The 4 year capacity building project called "Partners in Trauma Healing" (PATH) funded by USAID through the Center for Victims of Torture (CVT) Minneapolis came to an end in June 2015-- although, technical support will still be offered by the PATH advisors to LAPS until the end of September 2015.

One of the major end of project activity was an international workshop held in Tbilisi, Georgia. LAPS was represented at this workshop through its Executive Director along with two LAPS Clinical Supervisors along with representatives from 9 other torture treatment centers that are part of the PATH project-- around the world during the weeklong event.

The workshop was facilitated on the theme: "SUSTAINING THE GAINS".

During the workshop, LAPS had the opportunity to share with and, learn about the work of other torture treatment centers around the world.

Besides, a road map on how some of the gains of the PATH project will be sustained by LAPS was developed and, will be worked on beyond the lifespan of the PATH project.

Meanwhile, LAPS also participated in several memorable activities that marked the official end of the series of annual PATH workshops.

On an overall, the PATH project impacted our organization positively in the areas of mental health services to torture survivors; measuring those services through M&E domains and supporting those services through organizational development and governance.

The PATH project was also an 'Eye Opener' for LAPS. For instance, it complemented and strengthened the things that were being done well; led us into doing things in an improved manner; made us aware of things that were not done but, are considered best practices around the world and, helped us adapt them to our context.

Besides, the project also created platforms through which, we shared and learned from other partners around the world that are also offering services to torture survivors.

LAPS participate in new Ebola outbreak interventions

Unfortunately on June 29, 2015, one case involving the dead body of a 17 year old boy was tested Ebola positive in Liberia---thus making the Ebola virus to re-surface in Liberia.

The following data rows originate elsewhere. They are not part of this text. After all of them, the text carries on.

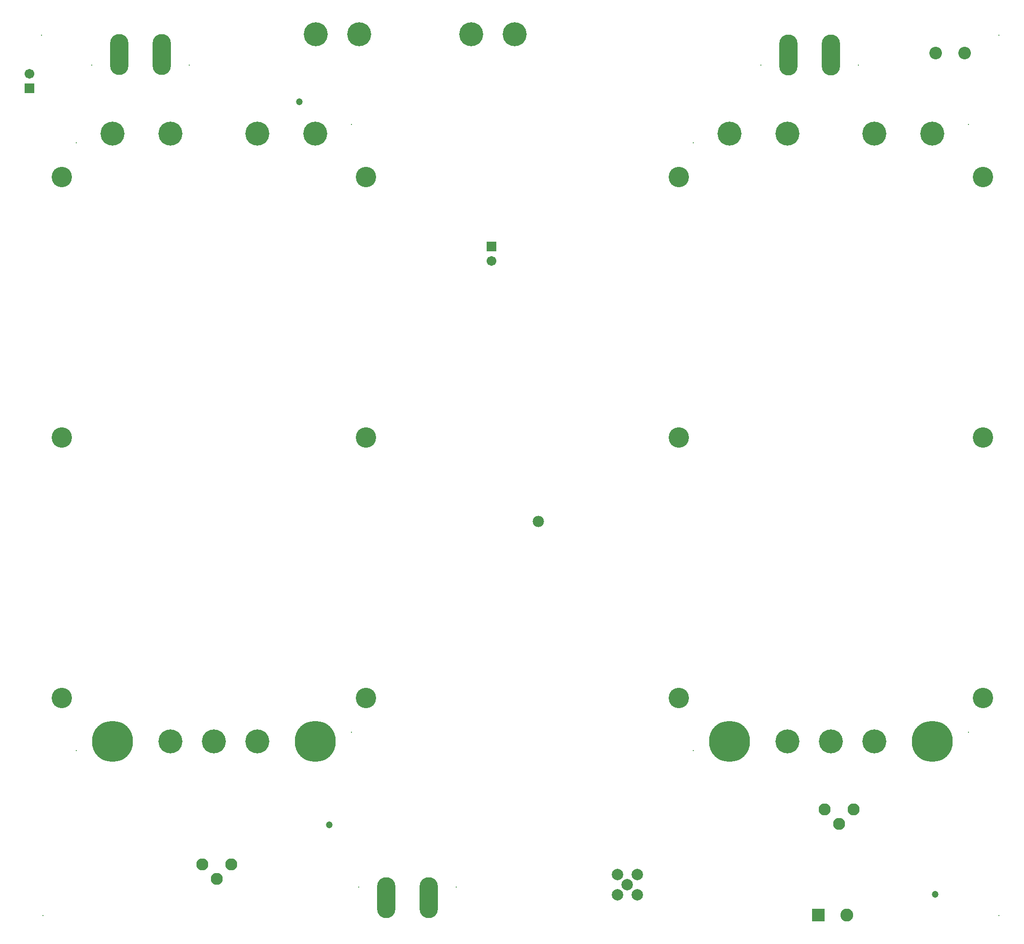
<source format=gbs>
G04*
G04 #@! TF.GenerationSoftware,Altium Limited,Altium Designer,19.0.15 (446)*
G04*
G04 Layer_Color=16711935*
%FSLAX25Y25*%
%MOIN*%
G70*
G01*
G75*
%ADD22C,0.06706*%
%ADD23R,0.06706X0.06706*%
%ADD24C,0.00800*%
%ADD25C,0.16548*%
%ADD26O,0.12611X0.28359*%
%ADD27R,0.08871X0.08871*%
%ADD28C,0.08871*%
%ADD29C,0.04737*%
%ADD30C,0.08300*%
%ADD31C,0.28359*%
%ADD32C,0.14107*%
%ADD33C,0.08674*%
%ADD34C,0.07887*%
%ADD35C,0.07795*%
D22*
X10500Y603500D02*
D03*
X329500Y474000D02*
D03*
D23*
X10500Y593500D02*
D03*
X329500Y484000D02*
D03*
D24*
X19000Y630000D02*
D03*
X680000D02*
D03*
Y21693D02*
D03*
X20000D02*
D03*
X582886Y609394D02*
D03*
X515602D02*
D03*
X53717Y609527D02*
D03*
X121000D02*
D03*
X659000Y148300D02*
D03*
X469000Y135700D02*
D03*
X659000Y568300D02*
D03*
X469000Y555700D02*
D03*
X233000Y148300D02*
D03*
X43000Y135700D02*
D03*
X233000Y568300D02*
D03*
X43000Y555700D02*
D03*
X305283Y41213D02*
D03*
X238000D02*
D03*
D25*
X208283Y630681D02*
D03*
X315803D02*
D03*
X345803D02*
D03*
X238283D02*
D03*
X494000Y562000D02*
D03*
X534000Y142000D02*
D03*
X564000D02*
D03*
X594000D02*
D03*
X534000Y562000D02*
D03*
X594000D02*
D03*
X634000D02*
D03*
X68000D02*
D03*
X108000Y142000D02*
D03*
X138000D02*
D03*
X168000D02*
D03*
X108000Y562000D02*
D03*
X168000D02*
D03*
X208000D02*
D03*
D26*
X563988Y616500D02*
D03*
X534500D02*
D03*
X72614Y616634D02*
D03*
X102102D02*
D03*
X286386Y34106D02*
D03*
X256898D02*
D03*
D27*
X555158Y22000D02*
D03*
D28*
X574843D02*
D03*
D29*
X217500Y84500D02*
D03*
X636000Y36500D02*
D03*
X197000Y584000D02*
D03*
D30*
X569500Y85000D02*
D03*
X579500Y95000D02*
D03*
X559500D02*
D03*
X140000Y47000D02*
D03*
X150000Y57000D02*
D03*
X130000D02*
D03*
D31*
X634000Y142000D02*
D03*
X494000D02*
D03*
X208000D02*
D03*
X68000D02*
D03*
D32*
X668921Y172000D02*
D03*
X459079Y352000D02*
D03*
X668921D02*
D03*
X459079Y172000D02*
D03*
X668921Y532000D02*
D03*
X459079D02*
D03*
X242921Y172000D02*
D03*
X33079Y352000D02*
D03*
X242921D02*
D03*
X33079Y172000D02*
D03*
X242921Y532000D02*
D03*
X33079D02*
D03*
D33*
X636343Y617657D02*
D03*
X656343D02*
D03*
D34*
X430419Y36000D02*
D03*
X416500D02*
D03*
Y49919D02*
D03*
X430419D02*
D03*
X423460Y42960D02*
D03*
D35*
X362094Y293957D02*
D03*
M02*

</source>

This also made the status of Liberia being Ebola free to change subsequently.

The area where this new outbreak resurfaced (Needowein Community, Margibi County) is about 45 minutes drive from Monrovia--the capital city of Liberia.

Although, the origin of this new outbreak has not been linked with any cross border factors such as, the victim crossing from neighboring Guinea or Sierra Leone, however, the actual cause has not been established--still under study by the health practitioners.

LAPS collaborated with various stakeholders in the fight against the Ebola virus from which, the country experienced remarkable improvement and contained the virus in a shorter period of time. With support from and, in collaboration with UNICEF, LAPS facilitated a one day workshop with Caregivers of children who are members of the Parent Teachers Association (PTA) of the local school in unification town where the 17 year old Ebola victim was attending.

Besides, LAPS also served as one of the facilitators along with the Red Cross; International Medical Corps(IMC); Ministry of Gender, Children and social protection; UNICEF and W.H.O.

Bring Back training workshop conducted with LAPS supervisors

From a consensus that was reached between LAPS and CVT through the PATH Clinical advisor, the 2014 and 2015 "knowledge bringing back" training were combined and facilitated by Dr. Gangsei and Christine Nanyondo in collaboration with LAPS clinical supervisors and administration between July 13-16 2015 in Liberia."

The training was successfully held with about 20 participants made up of LAPS Base supervisors, Regional supervisors, and, Program manager at LAPS head office in Monrovia.

PATH Knowledge Bring Back Training conducted by Dr. David Gangsei (PATH Advisor) and Christine Nanyondo (Psychotherapist Trainer from Uganda) in collaboration with LAPS clinical supervisors and Administration -July 2015.